Problem statement:
Copy the entire listing below line for line, leaving out the pictures.

[Dataset records]
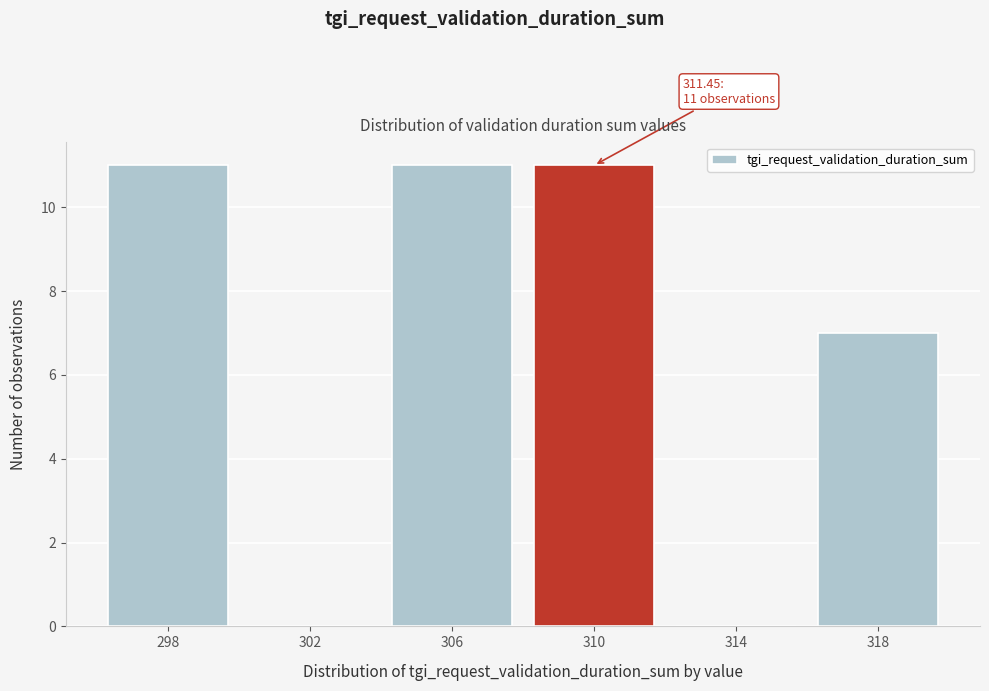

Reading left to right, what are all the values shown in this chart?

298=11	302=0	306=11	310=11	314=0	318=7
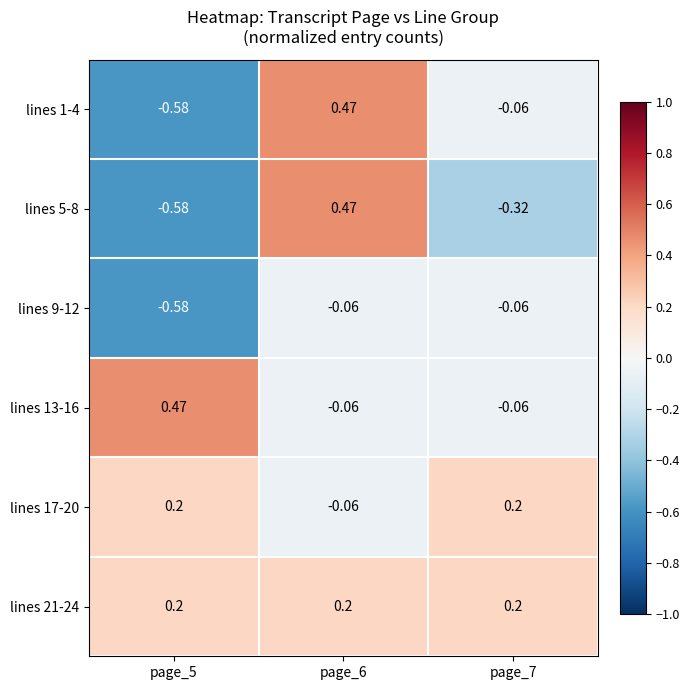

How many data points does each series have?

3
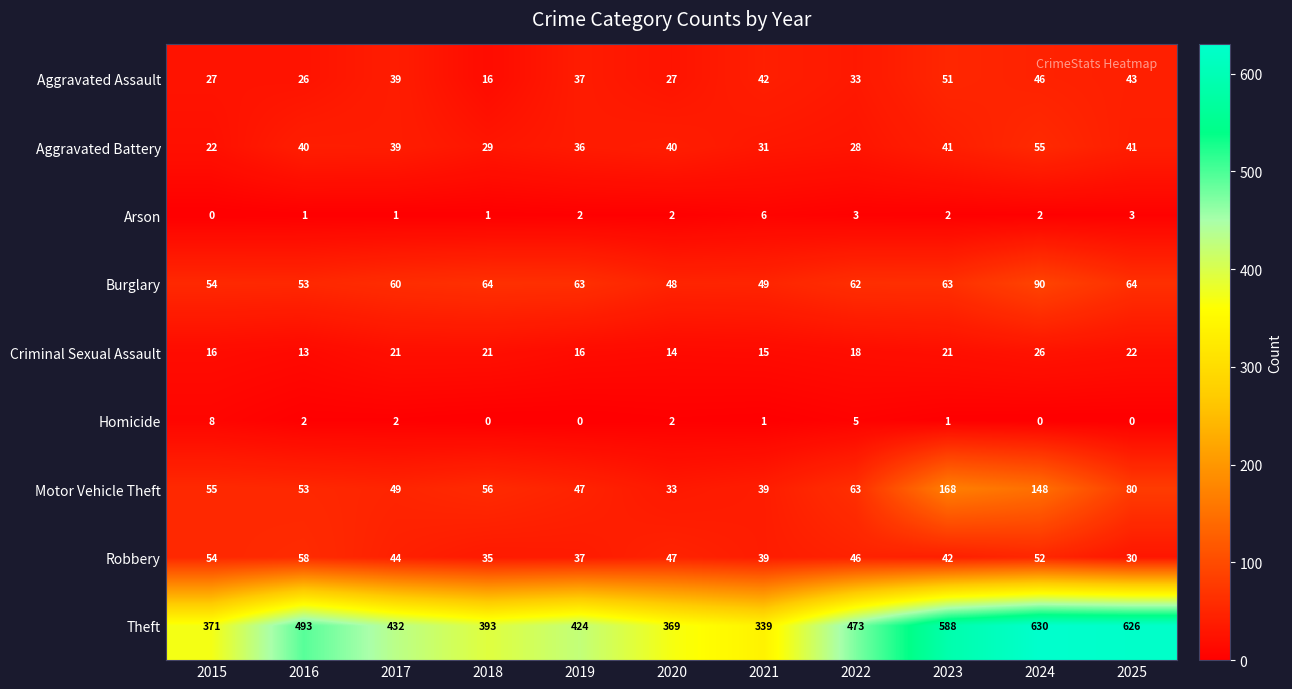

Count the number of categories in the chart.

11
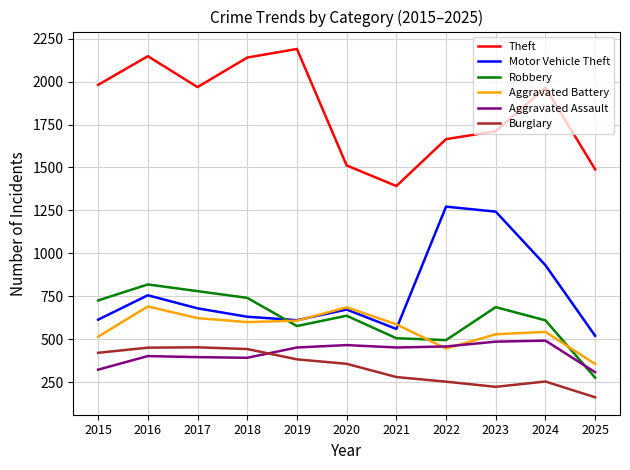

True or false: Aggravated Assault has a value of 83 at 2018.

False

Exercise result:
Reading left to right, what are all the values shown in this chart?

298=11	302=0	306=11	310=11	314=0	318=7

How many data points does each series have?

3

Count the number of categories in the chart.

11

True or false: Aggravated Assault has a value of 83 at 2018.

False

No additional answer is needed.